## WHAT NEEDS TO BE DONE
Transcribe, word for word, the line containing "#### Example of" and each line following it through the end of the listing below. Omit all other lines.
━━ THE DATA
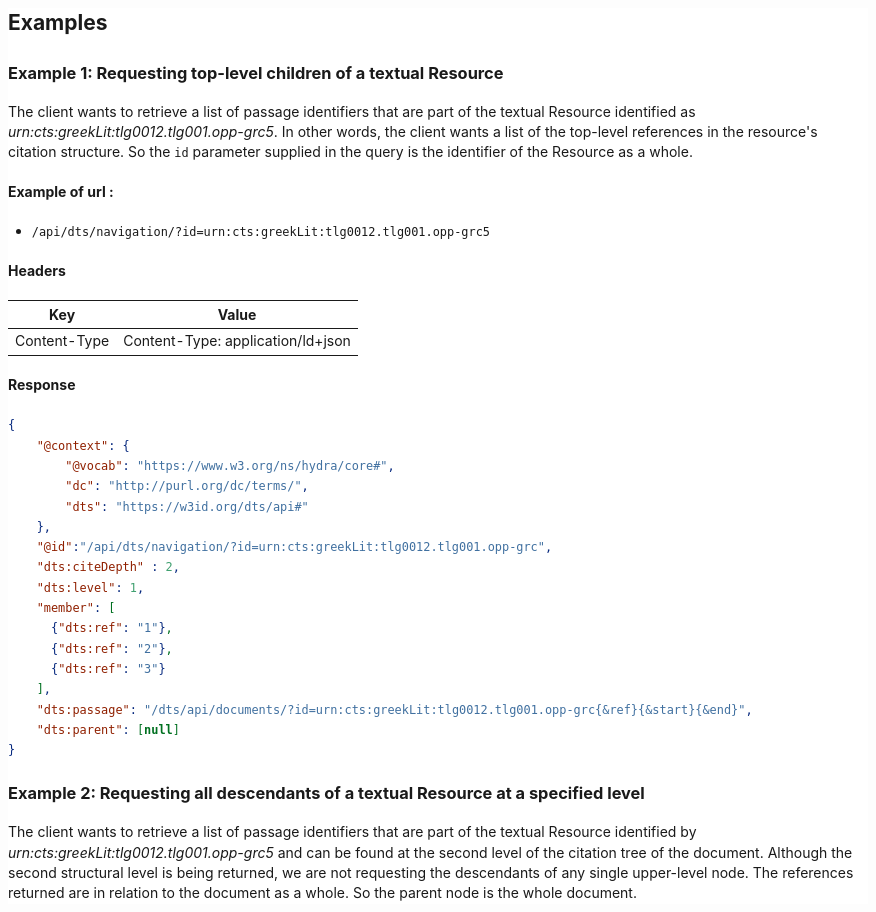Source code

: ## Examples

### Example 1: Requesting top-level children of a textual Resource

The client wants to retrieve a list of passage identifiers that are part of the textual Resource identified as  *urn:cts:greekLit:tlg0012.tlg001.opp-grc5*. In other words, the client wants a list of the top-level references in the resource's citation structure. So the `id` parameter supplied in the query is the identifier of the Resource as a whole.

#### Example of url :

- `/api/dts/navigation/?id=urn:cts:greekLit:tlg0012.tlg001.opp-grc5`

#### Headers

| Key | Value |
| --- | ----- |
| Content-Type | Content-Type: application/ld+json |

#### Response

```json
{
    "@context": {
        "@vocab": "https://www.w3.org/ns/hydra/core#",
        "dc": "http://purl.org/dc/terms/",
        "dts": "https://w3id.org/dts/api#"
    },
    "@id":"/api/dts/navigation/?id=urn:cts:greekLit:tlg0012.tlg001.opp-grc",
    "dts:citeDepth" : 2,
    "dts:level": 1,
    "member": [
      {"dts:ref": "1"},
      {"dts:ref": "2"},
      {"dts:ref": "3"}
    ],
    "dts:passage": "/dts/api/documents/?id=urn:cts:greekLit:tlg0012.tlg001.opp-grc{&ref}{&start}{&end}",
    "dts:parent": [null]
}
```

### Example 2: Requesting all descendants of a textual Resource at a specified level

The client wants to retrieve a list of passage identifiers that are part of the textual Resource identified by *urn:cts:greekLit:tlg0012.tlg001.opp-grc5* and can be found at the second level of the citation tree of the document. Although the second structural level is being returned, we are not requesting the descendants of any single upper-level node. The references returned are in relation to the document as a whole. So the parent node is the whole document.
━━━━
## SOLUTION FOR THIS PROBLEM
#### Example of url :

- `/api/dts/navigation/?id=urn:cts:greekLit:tlg0012.tlg001.opp-grc5`

#### Headers

| Key | Value |
| --- | ----- |
| Content-Type | Content-Type: application/ld+json |

#### Response

```json
{
    "@context": {
        "@vocab": "https://www.w3.org/ns/hydra/core#",
        "dc": "http://purl.org/dc/terms/",
        "dts": "https://w3id.org/dts/api#"
    },
    "@id":"/api/dts/navigation/?id=urn:cts:greekLit:tlg0012.tlg001.opp-grc",
    "dts:citeDepth" : 2,
    "dts:level": 1,
    "member": [
      {"dts:ref": "1"},
      {"dts:ref": "2"},
      {"dts:ref": "3"}
    ],
    "dts:passage": "/dts/api/documents/?id=urn:cts:greekLit:tlg0012.tlg001.opp-grc{&ref}{&start}{&end}",
    "dts:parent": [null]
}
```

### Example 2: Requesting all descendants of a textual Resource at a specified level

The client wants to retrieve a list of passage identifiers that are part of the textual Resource identified by *urn:cts:greekLit:tlg0012.tlg001.opp-grc5* and can be found at the second level of the citation tree of the document. Although the second structural level is being returned, we are not requesting the descendants of any single upper-level node. The references returned are in relation to the document as a whole. So the parent node is the whole document.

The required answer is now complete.